(Records from a collection)
══════════

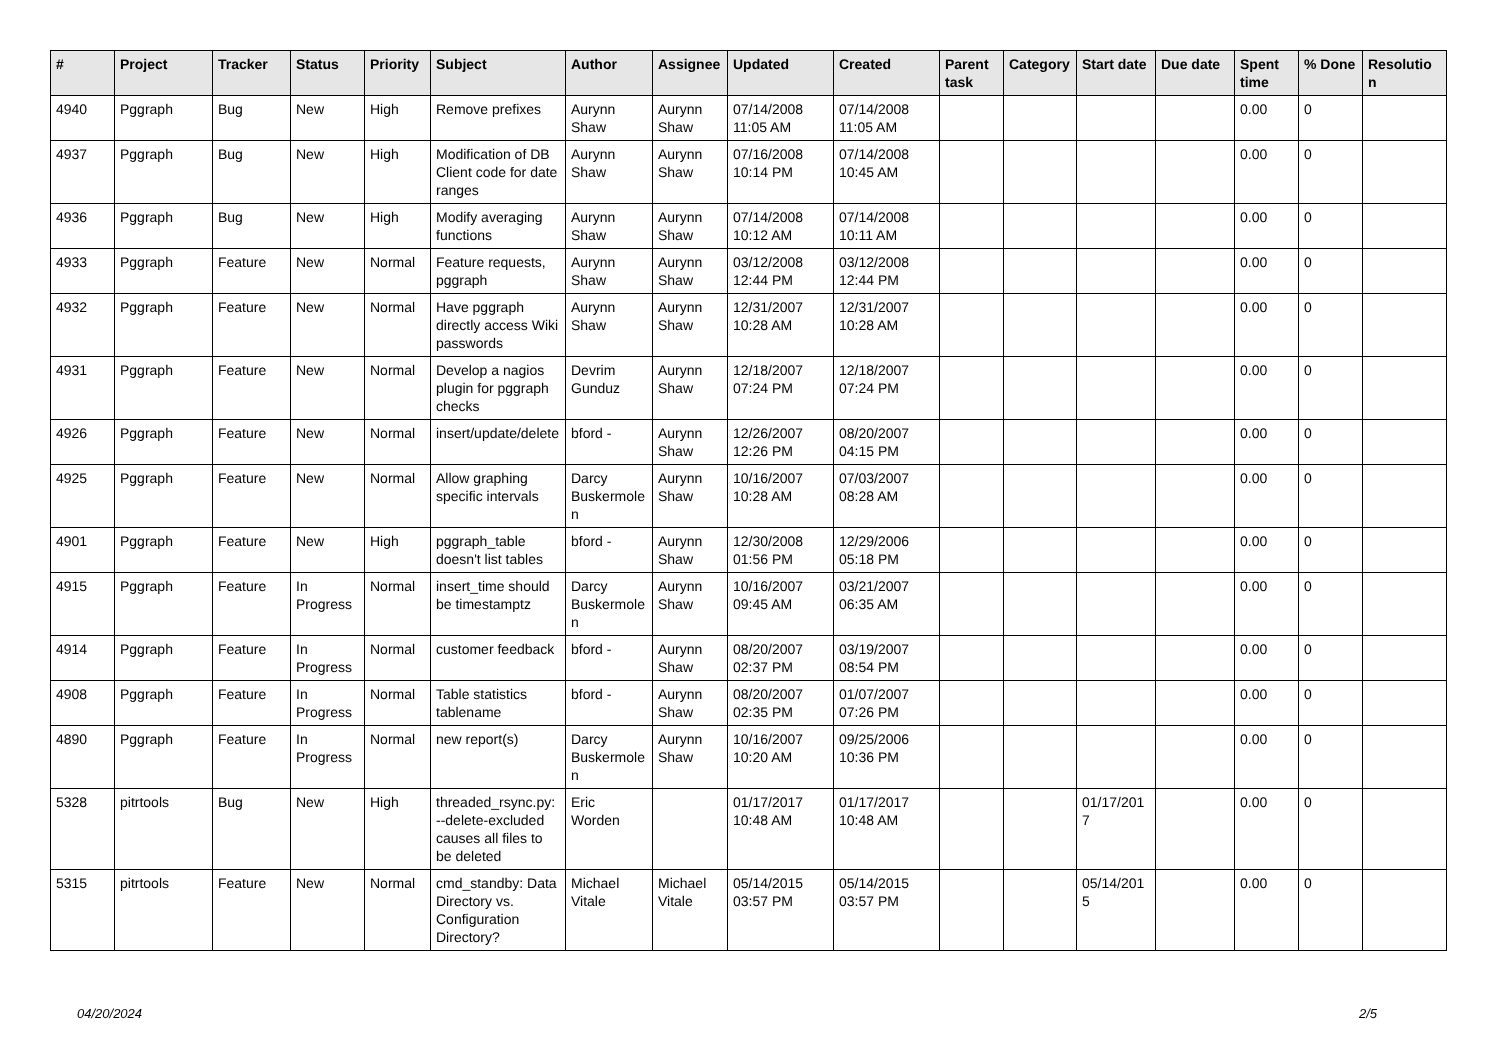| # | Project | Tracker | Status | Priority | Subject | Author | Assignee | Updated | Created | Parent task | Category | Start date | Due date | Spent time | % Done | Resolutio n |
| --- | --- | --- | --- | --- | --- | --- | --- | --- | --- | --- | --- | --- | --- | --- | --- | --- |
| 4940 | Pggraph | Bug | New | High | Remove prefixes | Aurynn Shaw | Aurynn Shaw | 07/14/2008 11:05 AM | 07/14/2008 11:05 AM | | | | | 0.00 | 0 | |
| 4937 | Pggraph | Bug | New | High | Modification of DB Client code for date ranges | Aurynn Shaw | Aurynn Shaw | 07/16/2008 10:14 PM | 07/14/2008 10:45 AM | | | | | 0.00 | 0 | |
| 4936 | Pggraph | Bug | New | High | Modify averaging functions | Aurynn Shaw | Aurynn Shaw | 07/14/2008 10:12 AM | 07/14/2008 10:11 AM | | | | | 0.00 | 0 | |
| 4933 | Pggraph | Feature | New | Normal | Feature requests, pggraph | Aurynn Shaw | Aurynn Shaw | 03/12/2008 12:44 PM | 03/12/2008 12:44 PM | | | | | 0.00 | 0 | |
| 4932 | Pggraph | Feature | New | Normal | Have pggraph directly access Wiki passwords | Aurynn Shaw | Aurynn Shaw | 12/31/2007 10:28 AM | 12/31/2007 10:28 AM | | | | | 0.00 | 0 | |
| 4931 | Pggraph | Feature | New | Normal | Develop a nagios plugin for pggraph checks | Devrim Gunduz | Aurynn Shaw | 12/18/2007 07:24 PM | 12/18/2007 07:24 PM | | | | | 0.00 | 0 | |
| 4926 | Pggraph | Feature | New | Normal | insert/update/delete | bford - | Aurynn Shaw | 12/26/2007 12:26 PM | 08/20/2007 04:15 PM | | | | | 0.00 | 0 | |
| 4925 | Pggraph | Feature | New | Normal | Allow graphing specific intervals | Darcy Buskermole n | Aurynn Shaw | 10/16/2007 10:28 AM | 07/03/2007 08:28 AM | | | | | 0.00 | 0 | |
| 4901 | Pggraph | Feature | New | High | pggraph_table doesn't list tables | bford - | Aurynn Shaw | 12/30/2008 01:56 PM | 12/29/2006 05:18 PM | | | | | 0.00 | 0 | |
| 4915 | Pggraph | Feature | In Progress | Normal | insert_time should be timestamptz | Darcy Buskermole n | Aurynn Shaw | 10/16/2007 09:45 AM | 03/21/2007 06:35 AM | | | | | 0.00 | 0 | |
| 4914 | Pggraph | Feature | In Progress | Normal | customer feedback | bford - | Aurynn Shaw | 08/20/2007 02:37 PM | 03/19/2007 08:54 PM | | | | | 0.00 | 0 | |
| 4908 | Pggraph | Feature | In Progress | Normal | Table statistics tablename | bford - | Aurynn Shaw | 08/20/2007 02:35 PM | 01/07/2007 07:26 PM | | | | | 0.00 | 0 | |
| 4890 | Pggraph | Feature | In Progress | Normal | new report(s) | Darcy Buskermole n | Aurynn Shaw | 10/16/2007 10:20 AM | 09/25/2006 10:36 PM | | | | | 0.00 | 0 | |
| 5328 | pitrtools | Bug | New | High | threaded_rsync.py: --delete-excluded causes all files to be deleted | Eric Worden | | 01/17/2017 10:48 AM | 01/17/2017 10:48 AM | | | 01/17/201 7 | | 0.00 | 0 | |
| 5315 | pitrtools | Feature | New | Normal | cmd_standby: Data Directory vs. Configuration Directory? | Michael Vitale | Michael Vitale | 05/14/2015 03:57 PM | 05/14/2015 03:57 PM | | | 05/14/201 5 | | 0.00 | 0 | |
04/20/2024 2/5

══════════

### Work to be completed:
Return the records exactly as they stand, and drop every picture.

### Expected answer:
| # | Project | Tracker | Status | Priority | Subject | Author | Assignee | Updated | Created | Parent task | Category | Start date | Due date | Spent time | % Done | Resolutio n |
| --- | --- | --- | --- | --- | --- | --- | --- | --- | --- | --- | --- | --- | --- | --- | --- | --- |
| 4940 | Pggraph | Bug | New | High | Remove prefixes | Aurynn Shaw | Aurynn Shaw | 07/14/2008 11:05 AM | 07/14/2008 11:05 AM | | | | | 0.00 | 0 | |
| 4937 | Pggraph | Bug | New | High | Modification of DB Client code for date ranges | Aurynn Shaw | Aurynn Shaw | 07/16/2008 10:14 PM | 07/14/2008 10:45 AM | | | | | 0.00 | 0 | |
| 4936 | Pggraph | Bug | New | High | Modify averaging functions | Aurynn Shaw | Aurynn Shaw | 07/14/2008 10:12 AM | 07/14/2008 10:11 AM | | | | | 0.00 | 0 | |
| 4933 | Pggraph | Feature | New | Normal | Feature requests, pggraph | Aurynn Shaw | Aurynn Shaw | 03/12/2008 12:44 PM | 03/12/2008 12:44 PM | | | | | 0.00 | 0 | |
| 4932 | Pggraph | Feature | New | Normal | Have pggraph directly access Wiki passwords | Aurynn Shaw | Aurynn Shaw | 12/31/2007 10:28 AM | 12/31/2007 10:28 AM | | | | | 0.00 | 0 | |
| 4931 | Pggraph | Feature | New | Normal | Develop a nagios plugin for pggraph checks | Devrim Gunduz | Aurynn Shaw | 12/18/2007 07:24 PM | 12/18/2007 07:24 PM | | | | | 0.00 | 0 | |
| 4926 | Pggraph | Feature | New | Normal | insert/update/delete | bford - | Aurynn Shaw | 12/26/2007 12:26 PM | 08/20/2007 04:15 PM | | | | | 0.00 | 0 | |
| 4925 | Pggraph | Feature | New | Normal | Allow graphing specific intervals | Darcy Buskermole n | Aurynn Shaw | 10/16/2007 10:28 AM | 07/03/2007 08:28 AM | | | | | 0.00 | 0 | |
| 4901 | Pggraph | Feature | New | High | pggraph_table doesn't list tables | bford - | Aurynn Shaw | 12/30/2008 01:56 PM | 12/29/2006 05:18 PM | | | | | 0.00 | 0 | |
| 4915 | Pggraph | Feature | In Progress | Normal | insert_time should be timestamptz | Darcy Buskermole n | Aurynn Shaw | 10/16/2007 09:45 AM | 03/21/2007 06:35 AM | | | | | 0.00 | 0 | |
| 4914 | Pggraph | Feature | In Progress | Normal | customer feedback | bford - | Aurynn Shaw | 08/20/2007 02:37 PM | 03/19/2007 08:54 PM | | | | | 0.00 | 0 | |
| 4908 | Pggraph | Feature | In Progress | Normal | Table statistics tablename | bford - | Aurynn Shaw | 08/20/2007 02:35 PM | 01/07/2007 07:26 PM | | | | | 0.00 | 0 | |
| 4890 | Pggraph | Feature | In Progress | Normal | new report(s) | Darcy Buskermole n | Aurynn Shaw | 10/16/2007 10:20 AM | 09/25/2006 10:36 PM | | | | | 0.00 | 0 | |
| 5328 | pitrtools | Bug | New | High | threaded_rsync.py: --delete-excluded causes all files to be deleted | Eric Worden | | 01/17/2017 10:48 AM | 01/17/2017 10:48 AM | | | 01/17/201 7 | | 0.00 | 0 | |
| 5315 | pitrtools | Feature | New | Normal | cmd_standby: Data Directory vs. Configuration Directory? | Michael Vitale | Michael Vitale | 05/14/2015 03:57 PM | 05/14/2015 03:57 PM | | | 05/14/201 5 | | 0.00 | 0 | |
04/20/2024 2/5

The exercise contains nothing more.